La retorica del vittimismo: Simone Pillon e la ricerca ossessiva del nemico

L'ultima sortita social di Simone Pillon offre uno spaccato piuttosto chiaro di quella che potremmo definire una "strategia dell'ossessione". Davanti alla cronaca nera, che richiede rigore e analisi dei fatti, l'ex senatore sceglie la strada della polemica stucchevole, cercando di scovare, in ogni notizia, il pretesto per alimentare la propria narrazione politica. Il meccanismo è elementare quanto prevedibile: si prende un fatto di cronaca, si ipotizza una presunta disparità di trattamento da parte della stampa e si costruisce sopra un castello di vittimismo.
In questo caso, l'occasione è fornita dall'omicidio di Ann Widdecombe. Pillon contesta il modo in cui i media riportano le origini o i tratti somatici dei sospettati, lanciando una sfida retorica sulla liceità di definire un sospettato come "britannico e bianco". L'obiettivo, chiaramente, non è una reale riflessione sul giornalismo, bensì la costruzione di un falso dilemma: l'idea che esista un pregiudizio sistematico contro le narrazioni che coinvolgono individui appartenenti a minoranze, a discapito di una supposta verità che verrebbe "nascosta".

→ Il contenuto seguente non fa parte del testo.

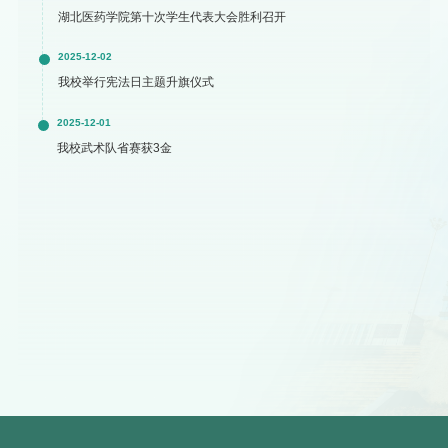
湖北医药学院第十次学生代表大会胜利召开
2025-12-02
我校举行宪法日主题升旗仪式
2025-12-01
我校武术队省赛获3金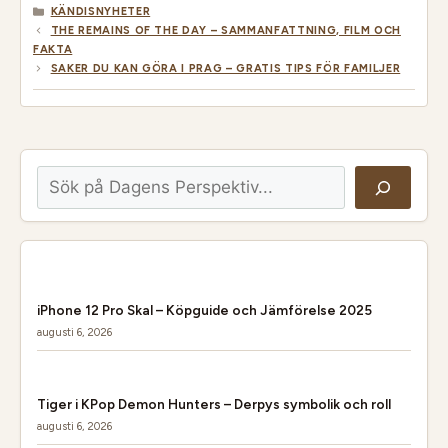
KATEGORIER
KÄNDISNYHETER
THE REMAINS OF THE DAY – SAMMANFATTNING, FILM OCH
FAKTA
SAKER DU KAN GÖRA I PRAG – GRATIS TIPS FÖR FAMILJER
Sök
iPhone 12 Pro Skal – Köpguide och Jämförelse 2025
augusti 6, 2026
Tiger i KPop Demon Hunters – Derpys symbolik och roll
augusti 6, 2026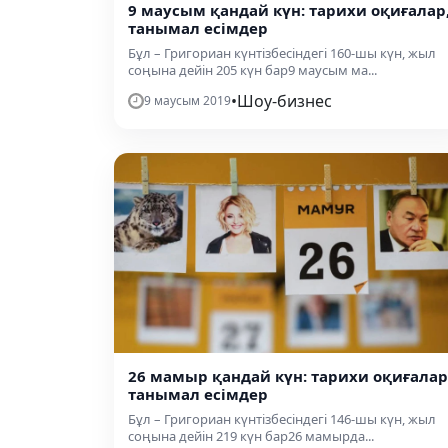
9 маусым қандай күн: тарихи оқиғалар
танымал есімдер
Бұл – Григориан күнтізбесіндегі 160-шы күн, жыл
соңына дейін 205 күн бар9 маусым ма...
•
Шоу-бизнес
9 маусым 2019
26 мамыр қандай күн: тарихи оқиғалар
танымал есімдер
Бұл – Григориан күнтізбесіндегі 146-шы күн, жыл
соңына дейін 219 күн бар26 мамырда...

Ciò che emerge con prepotenza è l'incapacità, o la volontà deliberata, di non accettare la complessità della realtà. Quando la cronaca riporta che un assassino non è necessariamente identificabile secondo i canoni della propria parte politica, Pillon avverte il bisogno di reagire cercando un capro espiatorio. Il vittimismo diventa così lo scudo perfetto per non confrontarsi con fatti che non si incastrano nella propria visione del mondo. La realtà, però, non ha bisogno di confermare le opinioni di nessuno, ma di essere analizzata per quello che è.
A questo si aggiunge un tratto distintivo della comunicazione dell'ex senatore: il richiamo ossessivo e costante a temi come i diritti delle persone LGBT e l'accoglienza dei migranti. Anche in contesti che nulla hanno a che vedere con queste questioni, Pillon riesce a inserire, quasi come un riflesso pavloviano, il disprezzo verso tutto ciò che riguarda l'inclusione. Che si tratti di commentare un omicidio in Gran Bretagna o una questione di politica interna, il bersaglio rimane lo stesso: le minoranze e chiunque si impegni per garantire loro diritti e tutele.

Questa strategia comunicativa non è casuale. Puntare il dito contro chi si occupa di diritti umani o di accoglienza, accusando queste attività di essere la causa di inefficienze o drammi sociali, è un metodo efficace per mobilitare la propria base elettorale attraverso la polarizzazione. È un modo di fare politica che non cerca la risoluzione dei problemi, ma la creazione di un nemico permanente, delegittimando chiunque scelga di non percorrere la strada della discriminazione. In definitiva, l'ossessione di Pillon non racconta nulla sulla verità dei fatti, ma rivela molto sulla debolezza di un impianto politico che ha costante bisogno di creare polemiche artificiali per sopravvivere.